Vitamin K is important! How to supplement intake?

Vitamin K is a very important nutrient that plays a role in blood clotting and bone health. It also helps the liver break down cholesterol. There are three types of vitamin K: vitamin K1 (also called phylloquinone), vitamin K2 (also called menaquinone), and vitamin K3 (also called menadione). Vitamin K1 is obtained from plants and is found mainly in green leafy vegetables such as spinach, kale, and broccoli. Vitamin K2 is produced by the bacteria in the intestine and can also be obtained from foods such as liver, egg yolks, and dairy products. Vitamin K3 is synthetic and is mainly used to treat tuberculosis that is resistant to drugs.

Vitamin K deficiency is rare, but some people may be deficient in vitamin K due to certain medications (such as anticoagulants) or other factors. Vitamin K deficiency can cause bleeding and osteoporosis. If you have a tendency to bleed or have osteoporosis, it is recommended that you discuss with your doctor whether you need to supplement with vitamin K.

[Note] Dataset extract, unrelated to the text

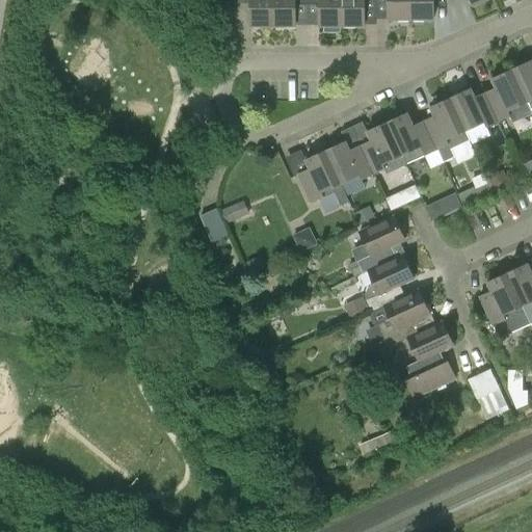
[(273,0),(238,0),(238,3),(250,3),(250,26),(273,26),(273,0)]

The recommended daily intake of vitamin K varies depending on your age, gender, and life stage. The following are the recommended daily intake of vitamin K for adults:


Men: 120 micrograms/day

Women: 90 micrograms/day

Pregnant or lactating women may have higher vitamin K requirements. It is best to discuss your specific needs with your healthcare provider.


Vitamin K is found in a variety of foods, including green leafy vegetables, liver, and dairy products. It is also available in supplement form. It is generally recommended to get your nutrients from a varied and balanced diet rather than relying on supplements. However, if you are at risk of vitamin K deficiency or have been advised by your healthcare provider to take supplements, it is important to follow their recommendations. Overdosing on vitamin K can cause problems with blood clotting.